What you return must match the listing below exactly, minus any pictures.

(Dataset content Opens)

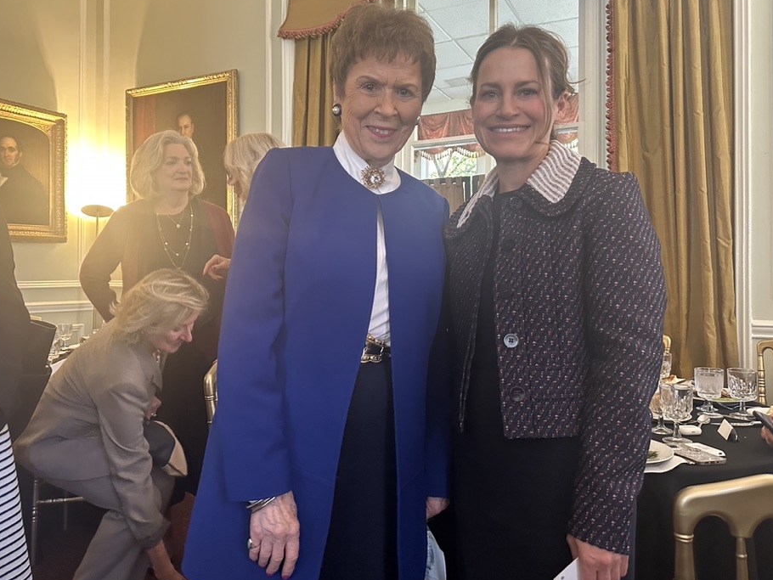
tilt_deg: +1.0
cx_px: 368
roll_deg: -0.7
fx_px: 603
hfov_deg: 65.3
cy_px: 259
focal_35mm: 27
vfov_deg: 51.3
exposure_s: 1/60
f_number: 1.78
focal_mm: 6.86
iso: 640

(Dataset content Closes)

→ Answer to the problem:
tilt_deg: +1.0
cx_px: 368
roll_deg: -0.7
fx_px: 603
hfov_deg: 65.3
cy_px: 259
focal_35mm: 27
vfov_deg: 51.3
exposure_s: 1/60
f_number: 1.78
focal_mm: 6.86
iso: 640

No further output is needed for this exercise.